Music – Background Score
Fast-paced action and chase sequences need an effective background score to give them a tone like nothing else can. While composers can go overboard with it, I feel that in DEXTER, the music lent to not just the scenes that are action packed, but also those that are more pensive, is ideal. Very few shows are scored as well as DEXTER is.

Music – Compilation
The songs in THE GOOD WIFE are few and far in between, but they capture the mood of the scenes that they are featured in, with brilliance. The first few episodes of the latest seasons, especially, began with catchy tracks that did so, very well, setting the tone perfectly for the episodes.

Titles – Opening & Closing Credits

The three-dimensional map of the Westeros and the kingdoms featured in the fictional world that GAME OF THRONES is set in, are shown in perfection in the opening credits of the show.
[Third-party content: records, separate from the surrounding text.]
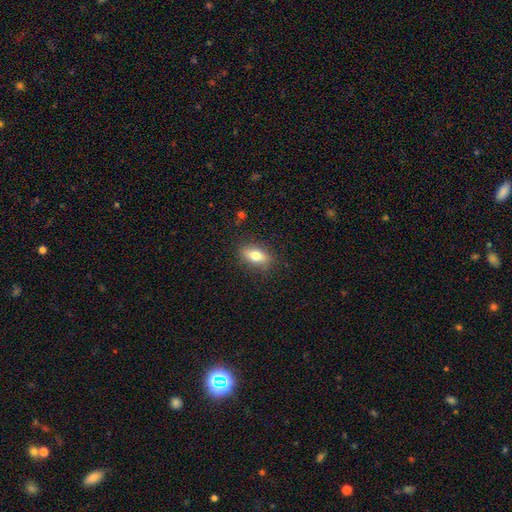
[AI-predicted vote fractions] Smooth or featured? Predicted: smooth (p=0.73). How rounded? Predicted: in between (p=0.81). Merging? Predicted: none (p=0.85).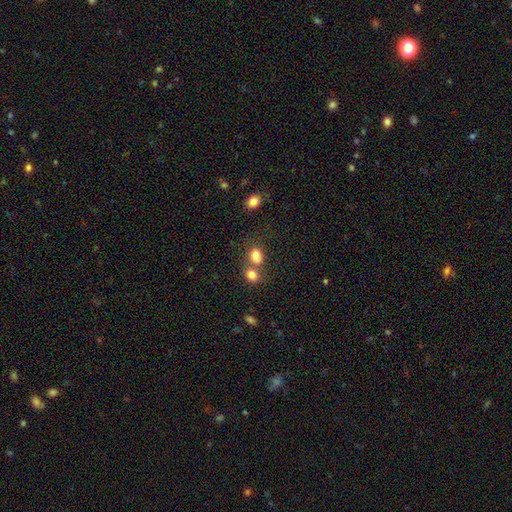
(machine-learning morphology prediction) This is clearly a smooth galaxy (81%). How rounded: possibly round (50%). Merging: marginally merger (44%).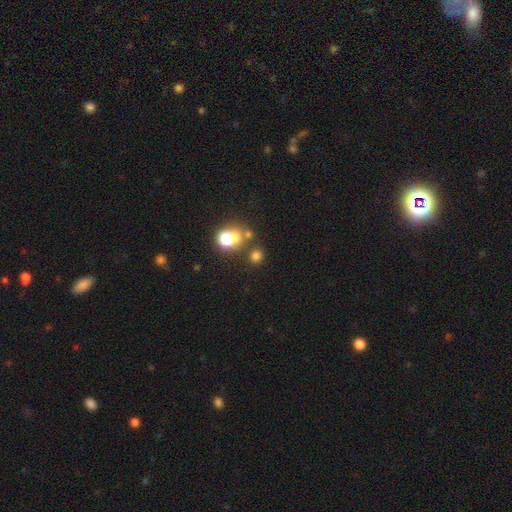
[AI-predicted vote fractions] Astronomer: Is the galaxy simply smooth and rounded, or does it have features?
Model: smooth — 71%.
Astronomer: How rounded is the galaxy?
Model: round — 80%.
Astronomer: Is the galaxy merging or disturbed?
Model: none — 68%.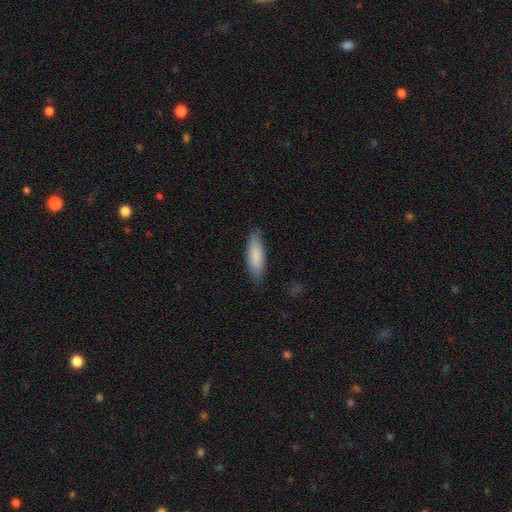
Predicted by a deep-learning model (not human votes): Smooth or featured: smooth — 85% (featured or disk — 10%)
How rounded: in between — 58% (cigar-shaped — 41%)
Merging: none — 83% (minor disturbance — 14%)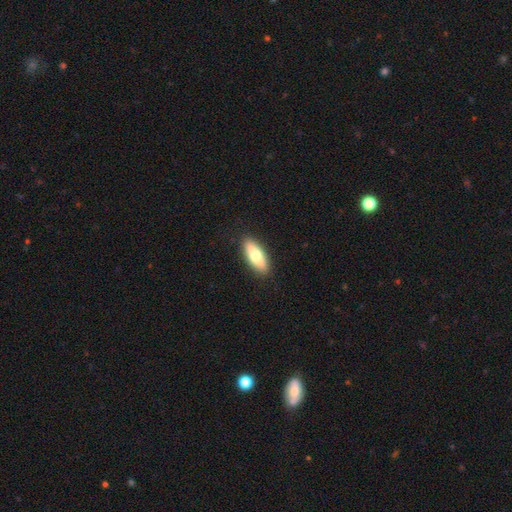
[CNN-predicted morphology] This is likely a smooth galaxy (74%). How rounded: likely in between (72%). Merging: clearly none (90%).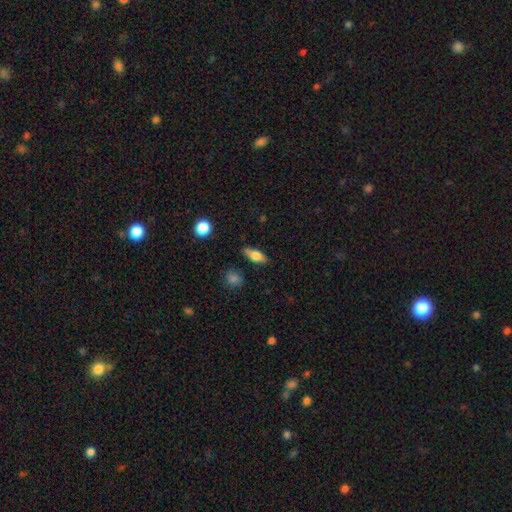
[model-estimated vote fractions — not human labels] A smooth galaxy with no disk features (76%) that is in between round and cigar-shaped (80%).

Vote fractions:
- Smooth or featured? smooth: 76% / featured or disk: 16% / star or artifact: 8%
- How rounded? in between: 80% / cigar-shaped: 15% / round: 5%
- Merging? none: 78% / minor disturbance: 16% / major disturbance: 3% / merger: 2%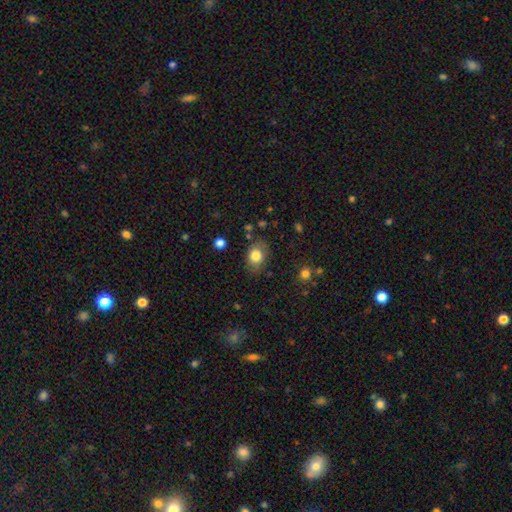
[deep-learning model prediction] The model was most divided on "how rounded": in between: 60%, round: 39%, cigar-shaped: 1%. More confident: smooth or featured — smooth (82%); merging — none (76%).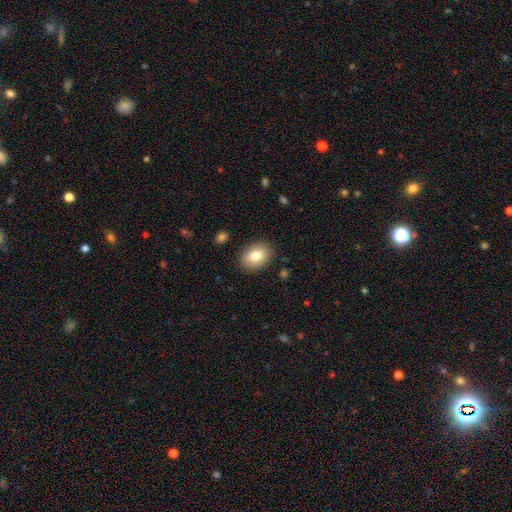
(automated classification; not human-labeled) smooth_or_featured: smooth (p=0.82) [alt: featured or disk p=0.10]
how_rounded: in between (p=0.75) [alt: round p=0.24]
merging: none (p=0.87) [alt: minor disturbance p=0.09]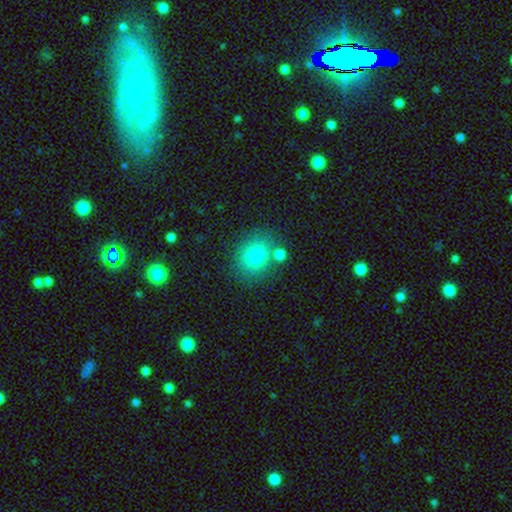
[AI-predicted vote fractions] The model was most divided on "how rounded": round: 69%, in between: 30%, cigar-shaped: 1%. More confident: smooth or featured — smooth (79%); merging — none (74%).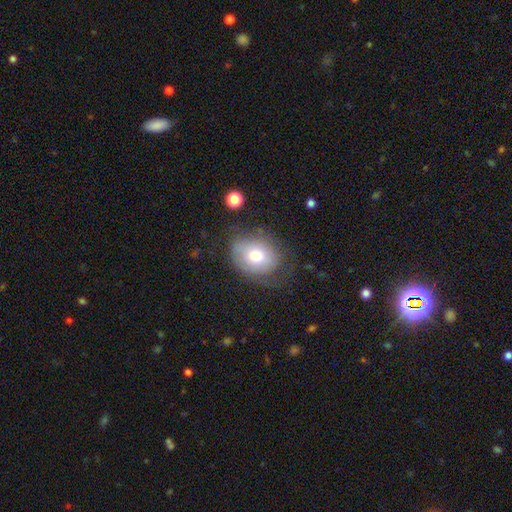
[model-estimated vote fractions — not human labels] The model was most divided on "how rounded": in between: 52%, round: 47%, cigar-shaped: 1%. More confident: smooth or featured — smooth (69%); merging — none (61%).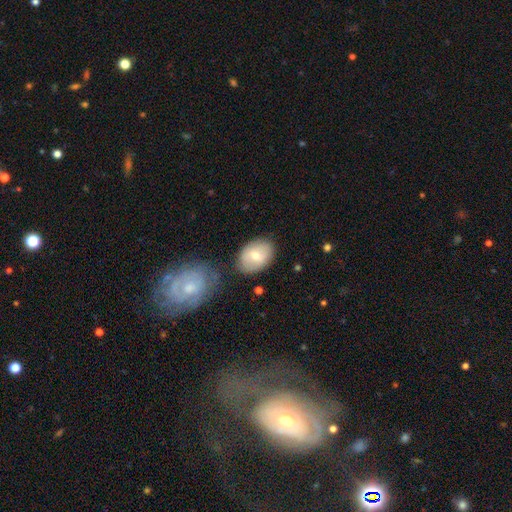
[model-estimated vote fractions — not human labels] smooth 66%, featured or disk 27%, star or artifact 6%. Down the decision tree: how rounded — in between (81%); merging — none (77%).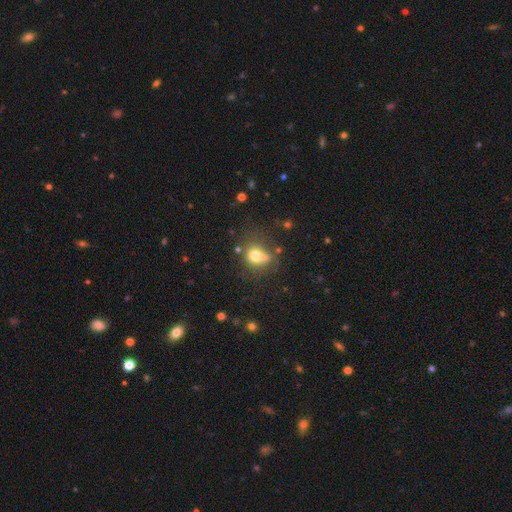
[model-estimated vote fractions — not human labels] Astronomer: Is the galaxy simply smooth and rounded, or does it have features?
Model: smooth — 69%.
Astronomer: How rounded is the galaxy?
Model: round — 60% (runner-up: in between, 38%).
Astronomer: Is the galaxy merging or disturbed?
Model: none — 42% (runner-up: minor disturbance, 21%).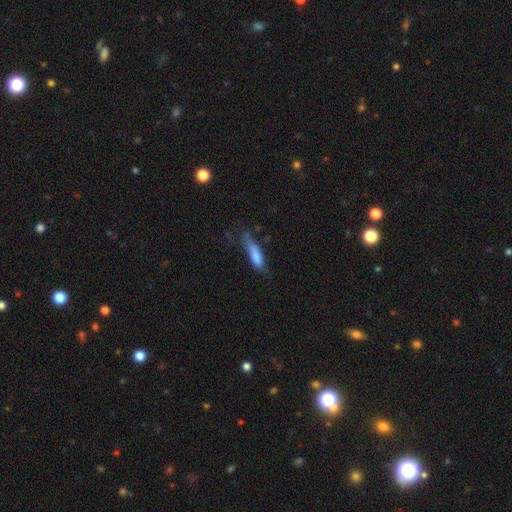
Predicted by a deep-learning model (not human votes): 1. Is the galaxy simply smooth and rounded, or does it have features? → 77% smooth, 16% featured or disk, 7% star or artifact.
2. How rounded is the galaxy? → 61% cigar-shaped, 37% in between, 2% round.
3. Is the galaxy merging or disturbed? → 44% none, 36% minor disturbance, 16% major disturbance, 4% merger.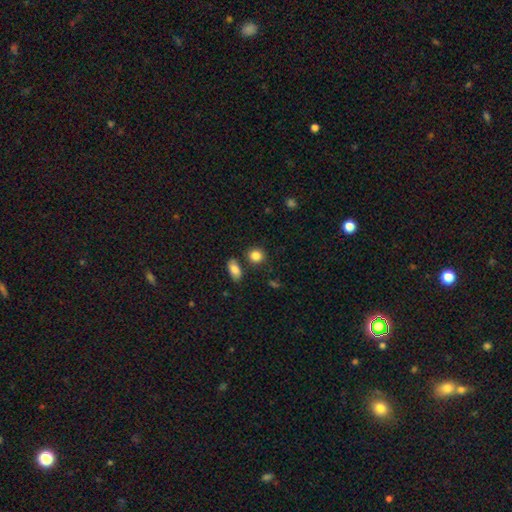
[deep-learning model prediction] Smooth or featured? smooth (86%)
How rounded? round (76%)
Merging? none (79%)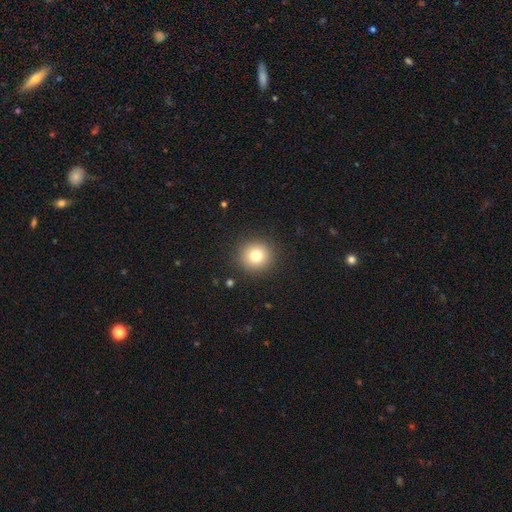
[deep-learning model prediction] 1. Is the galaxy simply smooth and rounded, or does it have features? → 78% smooth, 12% star or artifact, 10% featured or disk.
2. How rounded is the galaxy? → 93% round, 6% in between, 1% cigar-shaped.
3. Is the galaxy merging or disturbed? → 91% none, 6% minor disturbance, 2% major disturbance, 1% merger.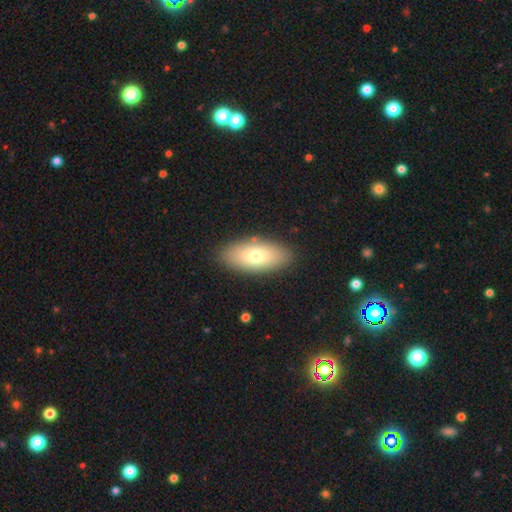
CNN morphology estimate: Overall: smooth (72%). How rounded: in between (88%). Merging: none (87%).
The mechanics and gears, the landscape and climatic conditions are all reflected beautifully, with a haunting opening theme in the background, capturing the kingdoms in all their glory.

Fine Print
▪ The eligible series are those that I follow (2 BROKE GIRLS, 90210, AMERICAN IDOL, THE BIG BANG THEORY, BLUE BLOODS, BODY OF PROOF, BONES, BREAKING BAD, CASTLE, CHICAGO FIRE, DALLAS, DESPERATE HOUSEWIVES, DAMAGES, DEXTER, DOWNTON ABBEY, ELEMENTARY, FRANKLIN & BASH, GAME OF THRONES, GLEE, GO ON, THE GOOD WIFE, GOSSIP GIRL, GREY'S ANATOMY, HOMELAND, HOUSE MD, HOW I MET YOUR MOTHER, MAD MEN, MODERN FAMILY, THE NEW NORMAL, THE NEWSROOM, PARENTHOOD, PARTNERS, PRIVATE PRACTICE, REVENGE, SCANDAL, SHERLOCK, SUITS, THE VAMPIRE DIARIES, VEEP, WEB THERAPY, WHITE COLLAR) ▪ The episodes being judged are those that have aired in the year 2012 ▪ The maximum number of nominees for Best Series (Drama and Comedy/Musical) is 10 ▪ The minimum number of nominees for Best Series (Drama and Comedy/Musical) is 5 ▪ The maximum number of nominees for all other categories is 6 ▪ The minimum number for all other categories is 4 ▪ The ‘Readers’ Choice’ is based on the polls alongside ▪ The other ‘Best of…’ are according to my judgment ▪ The ‘TV TALK Best Of 2012’ is only an expression of what I considered as excellence in television in the year 2012 ▪

Who did you vote for? Did your TV favorites of 2012 win the polls?